I have felt very lost. Working in an industry formerly known as the creative arts has seen me lose direction, purpose and connection. I've watched others utilize new ideas to connect and stay focused in quarantine, seen others impress with their in depth workout routines, bake skills and many, many live Facebook streamed chats. And as a very talkative, social and enthusiastic person all i could do is question myself. Why aren't I doing that? Am I failing myself? What do I do now? Stay with me folks,we're on this journey of thought together.

The news this morning doesn't bring anything to ease my soul. "Death toll rises" seems to be a daily threatening statement. However a friend's dismay brought to my attention how she was feeling and in turn was a reflection of my own lost days. Lost at what to do with herself, tired and wanting to sleep all the time, eating more to fill the time and not being able to be as physically active as usual due to government lock down restrictions and a burst tire. As someone who encounters various conditions and illnesses of mental health in others and also personal it sounds like a bad time. A time where the dark clouds take over, the black dog visits or other phrases relating to a depressive or anxiety ridden episode.
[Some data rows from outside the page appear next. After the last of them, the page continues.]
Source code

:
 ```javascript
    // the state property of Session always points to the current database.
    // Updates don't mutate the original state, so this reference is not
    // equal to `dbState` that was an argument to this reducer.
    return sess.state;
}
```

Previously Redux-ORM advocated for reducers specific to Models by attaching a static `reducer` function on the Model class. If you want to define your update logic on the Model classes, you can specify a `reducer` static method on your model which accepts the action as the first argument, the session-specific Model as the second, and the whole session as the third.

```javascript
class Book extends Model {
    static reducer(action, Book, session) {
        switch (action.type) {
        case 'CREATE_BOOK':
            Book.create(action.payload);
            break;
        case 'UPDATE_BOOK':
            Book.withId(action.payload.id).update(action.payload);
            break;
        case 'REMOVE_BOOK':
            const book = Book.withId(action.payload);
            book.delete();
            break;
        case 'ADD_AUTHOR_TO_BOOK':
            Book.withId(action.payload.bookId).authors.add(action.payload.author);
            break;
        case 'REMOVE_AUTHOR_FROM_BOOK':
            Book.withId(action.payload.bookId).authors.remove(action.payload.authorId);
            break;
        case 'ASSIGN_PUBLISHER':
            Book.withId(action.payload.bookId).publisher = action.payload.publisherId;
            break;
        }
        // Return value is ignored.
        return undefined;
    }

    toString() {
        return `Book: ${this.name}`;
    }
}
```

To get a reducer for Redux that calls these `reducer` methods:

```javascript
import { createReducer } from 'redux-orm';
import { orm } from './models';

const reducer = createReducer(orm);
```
But this is a time like no other. No other we have seen in our lifetime or that of the previous generations. It has been linked to what our grandparents, great grandparents or great great grandparents experienced during the World Wars. Constant state of fear and uncertainty, the threat of death lingering/ waiting to pounce, the rationing of supplies and the vast change to our working economy and industries. Except this is a killer we can unknowingly invite into our own homes and gift to loved ones #stayathome

Now if you've stayed with me this far and haven't skulked off to bed with a bottle of vodka diluted by a tub of Ben and Jerry's then thank you and apologies for depressing you. That was never my intention. More a realization. Realizing the magnitude and uniqueness of our new daily lives.

I came to a realization this morning while thinking of my friend because I know how she feels. I get it. My anchor broke of the chain and I'm floating aimlessly in the water. And that's okay.
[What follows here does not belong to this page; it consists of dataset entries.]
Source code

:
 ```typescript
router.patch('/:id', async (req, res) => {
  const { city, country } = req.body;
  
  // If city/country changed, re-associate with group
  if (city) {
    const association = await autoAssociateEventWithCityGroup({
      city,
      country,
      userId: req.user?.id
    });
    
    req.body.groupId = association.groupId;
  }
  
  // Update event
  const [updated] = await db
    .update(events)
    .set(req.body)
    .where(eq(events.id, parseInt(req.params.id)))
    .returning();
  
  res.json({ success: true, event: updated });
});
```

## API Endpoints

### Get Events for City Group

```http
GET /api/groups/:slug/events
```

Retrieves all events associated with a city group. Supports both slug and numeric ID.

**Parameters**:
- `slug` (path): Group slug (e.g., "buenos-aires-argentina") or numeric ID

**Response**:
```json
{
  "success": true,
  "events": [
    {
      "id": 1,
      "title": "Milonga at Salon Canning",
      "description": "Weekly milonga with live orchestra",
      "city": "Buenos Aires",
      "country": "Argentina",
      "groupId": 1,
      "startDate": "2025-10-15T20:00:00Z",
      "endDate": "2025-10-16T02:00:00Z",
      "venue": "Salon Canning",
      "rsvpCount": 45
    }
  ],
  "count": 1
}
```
GASP! SHOCK! HORROR! Yes, it's damn bloody well okay. Natural to feel lost and confused and angry and upset. I've cried, I've laughed. I've screamed. I've felt numb and empty. I'm grieving. I'm not lost. But I have lost. Lost the life I used to have. I don't have that life right now. I have to create a new one but that doesn't come without some mourning.

I recently helped my parents move home. Great timing under the current circumstances but looking through my late brothers things reminded me of when he passed. The uncertainty. How everything else that I thought mattered didn't. How over the years it's never got easier to forget he's gone but it has gotten easier to remember him without as much pain. But from these pivotal moments the only only way to way to truly move forward is to accept that life will never be the same again. And that is what I see this morning. My life will never be the same again. I don't know what is to come and what to expect but by accepting this truth I can start to heal, move forward and create a new life.

I feel for those suffering unexpected loss just now. Whether it be family, friends, acquaintances, work, careers, or livelihoods. We're all experiencing pain and loss. We must grieve and for that I'm truly sorry. But know that one day you will be okay again. Then better. Then great. Be patient, give yourself time and love. Do what feels right. No-one and I repeat NO-ONE knows how to behave or get through this time. We're all guessing as it's a new and unknown territory. So try, fail, succeed and enjoy the puzzle while you can. Focus on today and each day at a time. find a new routine for your new life whatever it may be. And know that it's okay to feel what you feel. I don't give you that permission. You do.